**EXERCISE INSTRUCTIONS:**
Using the records below, write out again exactly the lines that begin at the line containing "9: (179, 472)" and end at the line containing "35: (150, 532)", and no other lines.

[Saved data entries]
- - -

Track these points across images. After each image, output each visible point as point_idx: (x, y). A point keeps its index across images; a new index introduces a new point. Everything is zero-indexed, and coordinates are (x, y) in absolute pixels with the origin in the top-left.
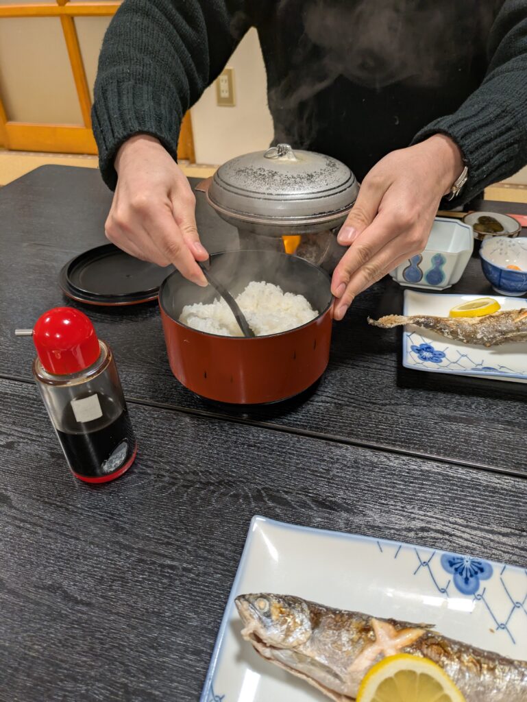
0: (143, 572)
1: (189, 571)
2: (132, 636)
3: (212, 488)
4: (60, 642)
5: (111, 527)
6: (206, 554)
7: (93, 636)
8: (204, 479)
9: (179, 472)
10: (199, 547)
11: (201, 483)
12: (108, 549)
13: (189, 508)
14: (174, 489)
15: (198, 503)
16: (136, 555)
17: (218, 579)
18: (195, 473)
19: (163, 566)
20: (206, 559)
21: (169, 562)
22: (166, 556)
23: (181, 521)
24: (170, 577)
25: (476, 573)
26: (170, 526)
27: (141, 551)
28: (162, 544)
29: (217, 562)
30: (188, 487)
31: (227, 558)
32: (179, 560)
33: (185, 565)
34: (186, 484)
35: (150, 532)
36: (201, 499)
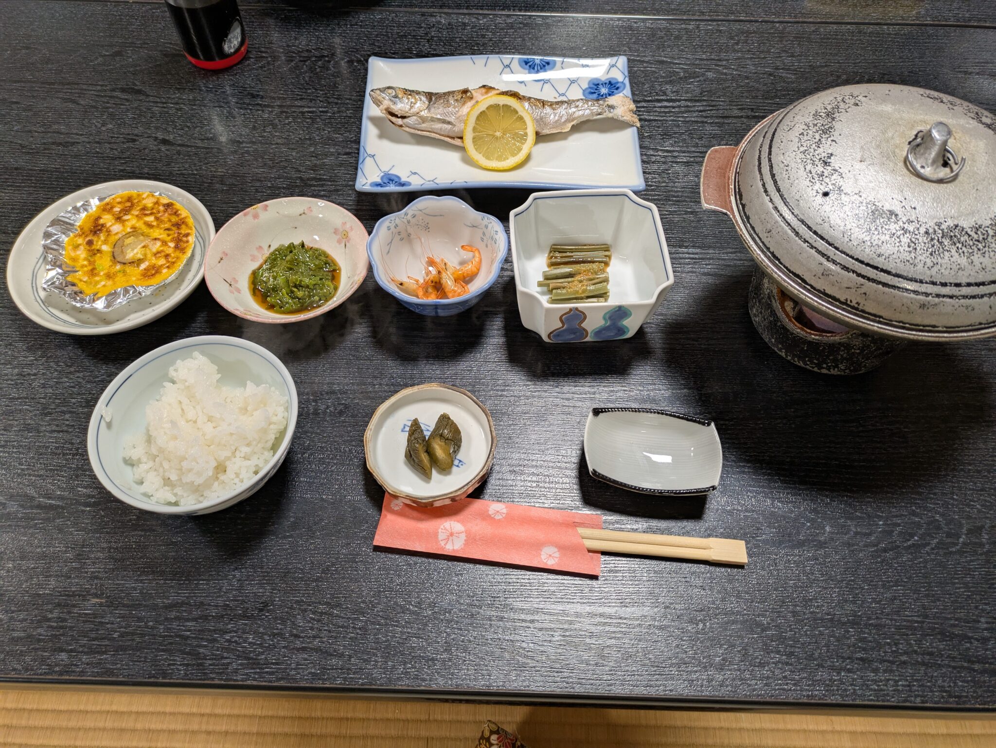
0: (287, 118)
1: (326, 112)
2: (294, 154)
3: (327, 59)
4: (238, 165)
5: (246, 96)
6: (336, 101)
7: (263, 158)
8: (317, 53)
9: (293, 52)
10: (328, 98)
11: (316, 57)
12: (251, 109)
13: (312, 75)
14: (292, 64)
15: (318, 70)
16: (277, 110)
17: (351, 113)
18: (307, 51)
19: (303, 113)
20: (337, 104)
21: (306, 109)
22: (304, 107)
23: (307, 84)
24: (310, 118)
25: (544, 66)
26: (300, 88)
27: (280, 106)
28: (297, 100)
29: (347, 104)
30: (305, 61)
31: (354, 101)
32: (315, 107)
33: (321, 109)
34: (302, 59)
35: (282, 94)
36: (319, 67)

- - -

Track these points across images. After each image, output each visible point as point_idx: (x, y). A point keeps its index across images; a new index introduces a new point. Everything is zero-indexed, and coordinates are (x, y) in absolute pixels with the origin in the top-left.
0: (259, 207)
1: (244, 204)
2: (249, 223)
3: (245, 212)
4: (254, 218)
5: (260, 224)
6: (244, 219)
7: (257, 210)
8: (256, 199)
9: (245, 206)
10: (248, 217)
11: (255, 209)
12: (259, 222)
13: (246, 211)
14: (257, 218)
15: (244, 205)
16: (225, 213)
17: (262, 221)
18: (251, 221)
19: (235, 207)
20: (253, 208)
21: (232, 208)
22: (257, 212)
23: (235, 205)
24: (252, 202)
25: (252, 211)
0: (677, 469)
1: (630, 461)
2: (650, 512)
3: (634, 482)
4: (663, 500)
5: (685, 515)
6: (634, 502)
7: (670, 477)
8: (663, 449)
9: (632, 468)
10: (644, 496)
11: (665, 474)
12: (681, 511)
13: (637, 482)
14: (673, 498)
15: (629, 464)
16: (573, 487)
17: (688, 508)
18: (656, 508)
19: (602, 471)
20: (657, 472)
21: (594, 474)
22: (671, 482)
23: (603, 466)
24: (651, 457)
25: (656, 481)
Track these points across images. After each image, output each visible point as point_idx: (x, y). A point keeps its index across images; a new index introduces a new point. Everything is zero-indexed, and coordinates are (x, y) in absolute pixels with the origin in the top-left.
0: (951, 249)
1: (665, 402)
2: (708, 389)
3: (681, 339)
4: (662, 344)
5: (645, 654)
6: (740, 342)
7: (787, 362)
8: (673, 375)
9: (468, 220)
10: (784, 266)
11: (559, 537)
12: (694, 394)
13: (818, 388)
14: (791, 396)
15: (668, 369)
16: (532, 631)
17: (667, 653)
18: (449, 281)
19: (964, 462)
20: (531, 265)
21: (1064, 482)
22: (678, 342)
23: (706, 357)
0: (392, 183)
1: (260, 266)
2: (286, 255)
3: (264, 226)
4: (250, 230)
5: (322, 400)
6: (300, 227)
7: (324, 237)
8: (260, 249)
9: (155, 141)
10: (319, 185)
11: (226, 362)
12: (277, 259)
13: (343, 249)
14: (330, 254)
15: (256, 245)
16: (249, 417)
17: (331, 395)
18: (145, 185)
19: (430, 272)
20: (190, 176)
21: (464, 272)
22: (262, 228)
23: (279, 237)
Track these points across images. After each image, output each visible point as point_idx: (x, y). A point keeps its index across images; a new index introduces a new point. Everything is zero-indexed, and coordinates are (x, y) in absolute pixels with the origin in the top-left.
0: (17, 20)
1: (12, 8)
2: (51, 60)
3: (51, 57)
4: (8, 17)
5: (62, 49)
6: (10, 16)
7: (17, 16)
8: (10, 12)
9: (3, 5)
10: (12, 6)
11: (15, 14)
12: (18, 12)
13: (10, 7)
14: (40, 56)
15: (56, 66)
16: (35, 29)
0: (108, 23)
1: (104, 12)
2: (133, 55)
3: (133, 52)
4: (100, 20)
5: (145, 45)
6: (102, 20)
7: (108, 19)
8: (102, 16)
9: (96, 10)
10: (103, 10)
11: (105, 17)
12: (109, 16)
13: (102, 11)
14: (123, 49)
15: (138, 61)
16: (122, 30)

- - -

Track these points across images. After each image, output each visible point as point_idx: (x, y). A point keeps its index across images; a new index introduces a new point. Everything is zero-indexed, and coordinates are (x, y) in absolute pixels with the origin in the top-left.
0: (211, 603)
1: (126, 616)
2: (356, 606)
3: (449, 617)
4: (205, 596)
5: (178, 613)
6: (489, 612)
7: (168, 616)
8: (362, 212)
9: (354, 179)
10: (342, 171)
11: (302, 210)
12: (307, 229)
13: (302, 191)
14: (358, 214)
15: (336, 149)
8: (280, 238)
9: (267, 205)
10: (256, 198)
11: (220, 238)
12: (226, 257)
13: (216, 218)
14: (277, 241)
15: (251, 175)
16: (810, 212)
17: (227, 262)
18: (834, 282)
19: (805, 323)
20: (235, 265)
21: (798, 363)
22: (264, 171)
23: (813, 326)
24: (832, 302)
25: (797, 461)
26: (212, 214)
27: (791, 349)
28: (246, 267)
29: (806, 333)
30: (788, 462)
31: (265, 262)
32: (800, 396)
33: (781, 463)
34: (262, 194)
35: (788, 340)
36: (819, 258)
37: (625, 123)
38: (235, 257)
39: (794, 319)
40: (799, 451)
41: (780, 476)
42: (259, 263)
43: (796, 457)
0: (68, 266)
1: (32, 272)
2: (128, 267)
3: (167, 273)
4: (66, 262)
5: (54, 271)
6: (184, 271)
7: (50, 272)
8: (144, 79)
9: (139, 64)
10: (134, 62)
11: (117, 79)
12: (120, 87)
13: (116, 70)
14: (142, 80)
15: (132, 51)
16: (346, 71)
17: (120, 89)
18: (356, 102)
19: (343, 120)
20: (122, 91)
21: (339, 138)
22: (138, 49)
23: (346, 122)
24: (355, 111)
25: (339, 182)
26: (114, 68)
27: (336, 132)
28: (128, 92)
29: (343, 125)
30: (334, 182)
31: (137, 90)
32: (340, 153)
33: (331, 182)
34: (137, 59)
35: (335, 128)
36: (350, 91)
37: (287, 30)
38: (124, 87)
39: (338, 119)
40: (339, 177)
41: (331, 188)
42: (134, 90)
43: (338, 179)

- - -

**SOLUTION:**
9: (179, 472)
10: (199, 547)
11: (201, 483)
12: (108, 549)
13: (189, 508)
14: (174, 489)
15: (198, 503)
16: (136, 555)
17: (218, 579)
18: (195, 473)
19: (163, 566)
20: (206, 559)
21: (169, 562)
22: (166, 556)
23: (181, 521)
24: (170, 577)
25: (476, 573)
26: (170, 526)
27: (141, 551)
28: (162, 544)
29: (217, 562)
30: (188, 487)
31: (227, 558)
32: (179, 560)
33: (185, 565)
34: (186, 484)
35: (150, 532)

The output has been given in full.